In Winnipeg, as elsewhere, buildings such as the PSB have become the ugly ducklings of the urban landscape. Their harsh, uninviting lines have initiated battles between developers and preservationists in cities across North America. Winnipeg is just now entering the fray.

"It's not a love-hate relationship people have with these buildings; it's just hate," Dr. Keshavjee said. "People grew up with these buildings and don't see them as heritage buildings, but the same thing happened 40 years ago with Victoria structures."

"Had we ripped out every Victorian building in the country we would be very sorry these days," she said. "And these are the times when they become vulnerable. The country is coming out of recession and people are gearing up to tear things down."

There's historical value to buildings such as the battle-scared PSB, according to Dr. Burley. Modernism reflects a time when the federal government lavished money on public projects and Canadian pride soared ahead of Expo 67 and the centennial. "It was a nationwide movement," he said. "There was this great optimism. The central parts of cities had deteriorated and there was a sense it was time to redevelop things."

As for the PSB, the city plans to ditch it as soon as the police are out the door.

"We're looking at disposing of it honestly," said city councillor Gord Steeves. "I can't imagine there'll be any use for it, though we'd like to see Red River College take it over."

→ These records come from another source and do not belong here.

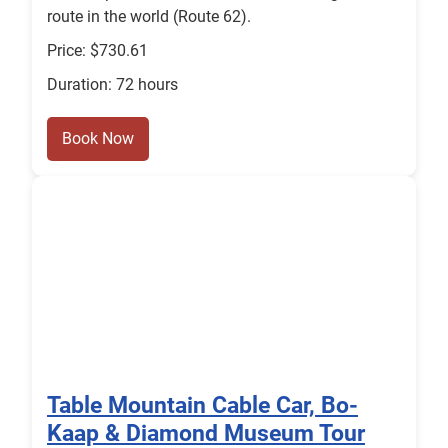
route in the world (Route 62).
Price: $730.61
Duration: 72 hours
Book Now
Table Mountain Cable Car, Bo-
Kaap & Diamond Museum Tour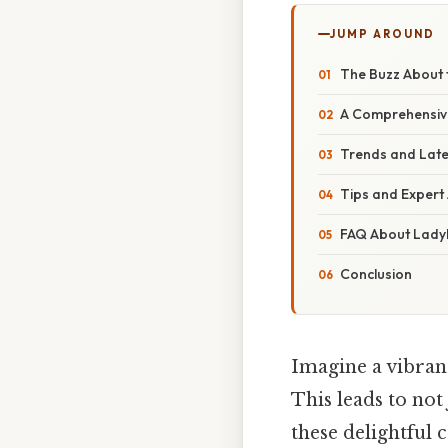
JUMP AROUND
The Buzz About 
A Comprehensiv
Trends and Late
Tips and Expert
FAQ About Lad
Conclusion
Imagine a vibran
This leads to not
these delightful 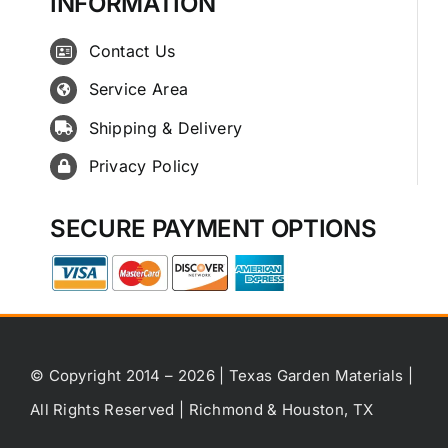
INFORMATION
Contact Us
Service Area
Shipping & Delivery
Privacy Policy
SECURE PAYMENT OPTIONS
© Copyright 2014 – 2026 | Texas Garden Materials |
All Rights Reserved | Richmond & Houston, TX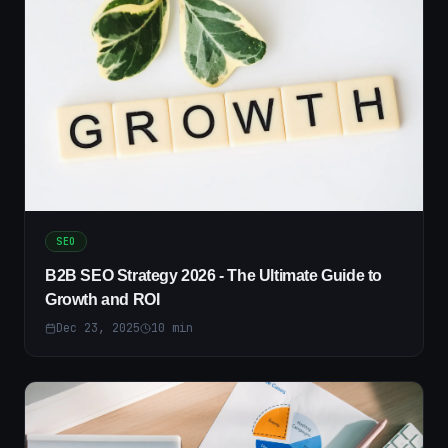
SEO
B2B SEO Strategy 2026 - The Ultimate Guide to
Growth and ROI
Dec 23, 2025
10
min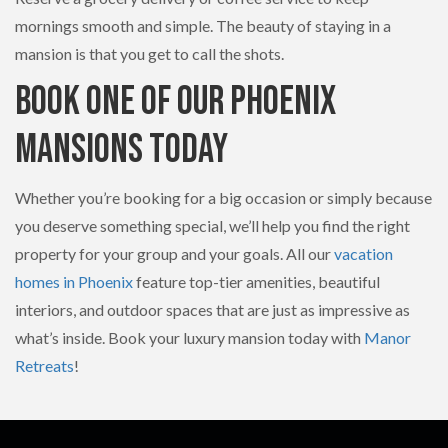
mornings smooth and simple. The beauty of staying in a
mansion is that you get to call the shots.
Book One of Our Phoenix
Mansions Today
Whether you’re booking for a big occasion or simply because
you deserve something special, we’ll help you find the right
property for your group and your goals. All our
vacation
homes in Phoenix
feature top-tier amenities, beautiful
interiors, and outdoor spaces that are just as impressive as
what’s inside. Book your luxury mansion today with
Manor
Retreats
!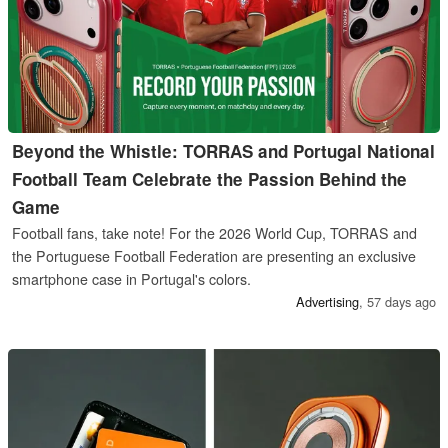
Beyond the Whistle: TORRAS and Portugal National
Football Team Celebrate the Passion Behind the
Game
Football fans, take note! For the 2026 World Cup, TORRAS and
the Portuguese Football Federation are presenting an exclusive
smartphone case in Portugal's colors.
Ad‏vertising
,
57 days ago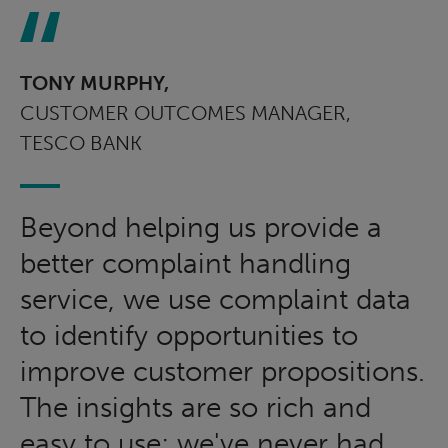
TONY MURPHY,
CUSTOMER OUTCOMES MANAGER,
TESCO BANK
Beyond helping us provide a
better complaint handling
service, we use complaint data
to identify opportunities to
improve customer propositions.
The insights are so rich and
easy to use; we've never had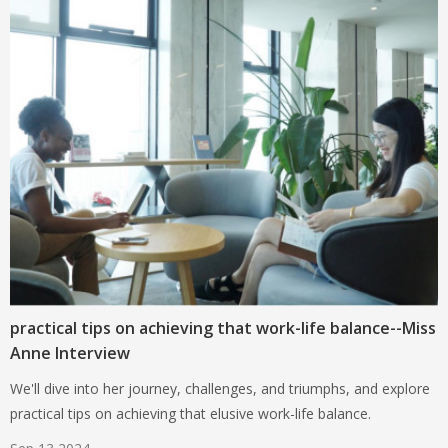
practical tips on achieving that work-life balance--Miss
Anne Interview
We'll dive into her journey, challenges, and triumphs, and explore
practical tips on achieving that elusive work-life balance.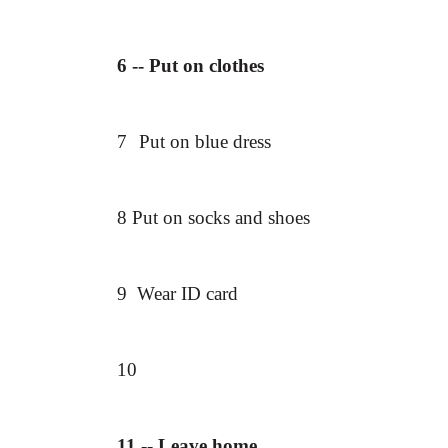
6
-- Put on clothes
7
Put on blue dress
8 Put on socks and shoes
9 Wear ID card
10
11 -- Leave home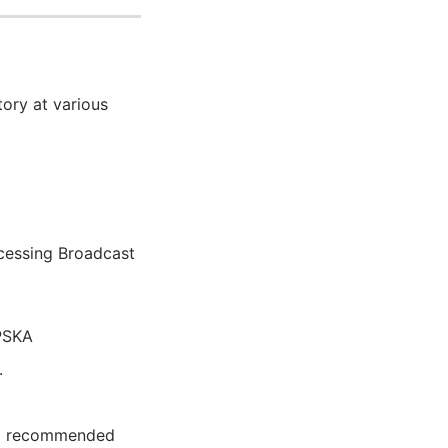
ory at various
cessing Broadcast
PSKA
.
and recommended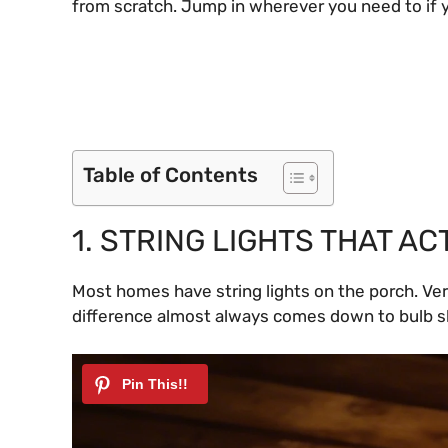
from scratch. Jump in wherever you need to if 
Table of Contents
1. STRING LIGHTS THAT A
Most homes have string lights on the porch. Ver
difference almost always comes down to bulb 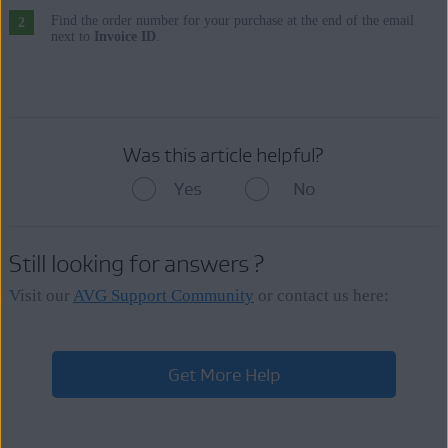
Find the order number for your purchase at the end of the email
next to
Invoice ID
.
Was this article helpful?
Yes
No
Still looking for answers ?
Visit our
AVG Support Community
or contact us here:
Get More Help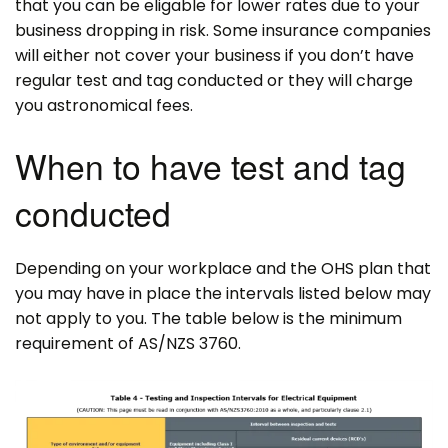
that you can be eligable for lower rates due to your
business dropping in risk. Some insurance companies
will either not cover your business if you don’t have
regular test and tag conducted or they will charge
you astronomical fees.
When to have test and tag
conducted
Depending on your workplace and the OHS plan that
you may have in place the intervals listed below may
not apply to you. The table below is the minimum
requirement of AS/NZS 3760.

When he was first elected to council 10 years ago, Mr. Steeves wasn't sold on the building's severe exterior. But gazing at it day after day has softened his view. "I think it looks kind of nice," he said. "And I know that is not the pervasive opinion."

Of course, as the city's head real-estate agent, he may have an ulterior motive.

"If there are any takers out there I could easily walk them around for a tour. For a cool $60-million and no strings attached, it's theirs for the taking."